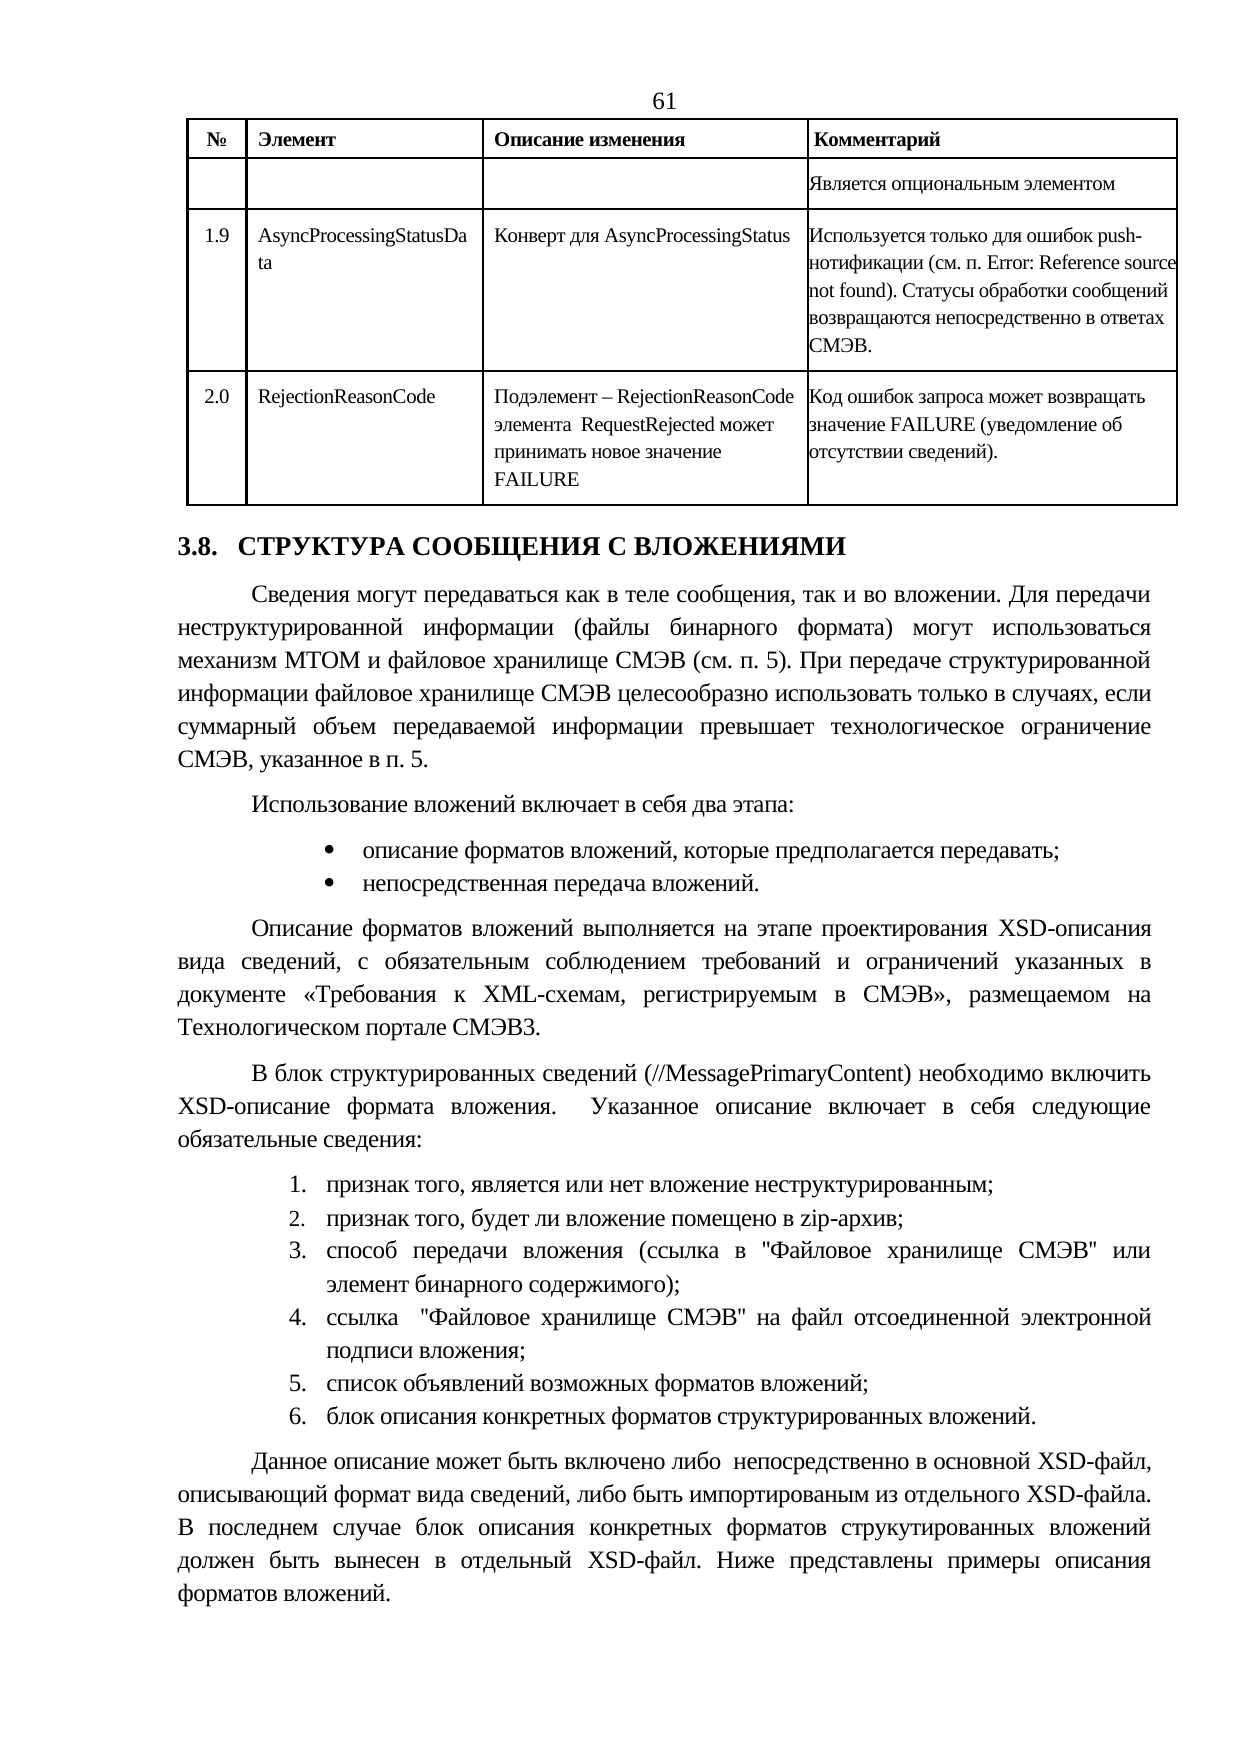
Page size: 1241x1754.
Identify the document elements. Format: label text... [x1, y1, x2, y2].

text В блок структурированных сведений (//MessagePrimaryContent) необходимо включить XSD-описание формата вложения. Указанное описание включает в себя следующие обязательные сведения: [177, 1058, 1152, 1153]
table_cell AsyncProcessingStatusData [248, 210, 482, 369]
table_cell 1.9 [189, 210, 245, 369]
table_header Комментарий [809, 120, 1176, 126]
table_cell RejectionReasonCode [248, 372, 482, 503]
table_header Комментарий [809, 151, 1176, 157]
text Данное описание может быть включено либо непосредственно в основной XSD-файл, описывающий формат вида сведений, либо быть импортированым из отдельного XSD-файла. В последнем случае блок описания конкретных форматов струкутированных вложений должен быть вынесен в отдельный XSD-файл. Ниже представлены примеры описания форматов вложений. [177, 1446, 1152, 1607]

:::::

▶ Brief
Reproduce the data above line for line without changing a character, and leave any pictures out of your answer.

▶ Result for this exercise
Page size: 1241x1754.
Identify the document elements. Format: label text... [x1, y1, x2, y2].

text В блок структурированных сведений (//MessagePrimaryContent) необходимо включить XSD-описание формата вложения. Указанное описание включает в себя следующие обязательные сведения: [177, 1058, 1152, 1153]
table_cell AsyncProcessingStatusData [248, 210, 482, 369]
table_cell 1.9 [189, 210, 245, 369]
table_header Комментарий [809, 120, 1176, 126]
table_cell RejectionReasonCode [248, 372, 482, 503]
table_header Комментарий [809, 151, 1176, 157]
text Данное описание может быть включено либо непосредственно в основной XSD-файл, описывающий формат вида сведений, либо быть импортированым из отдельного XSD-файла. В последнем случае блок описания конкретных форматов струкутированных вложений должен быть вынесен в отдельный XSD-файл. Ниже представлены примеры описания форматов вложений. [177, 1446, 1152, 1607]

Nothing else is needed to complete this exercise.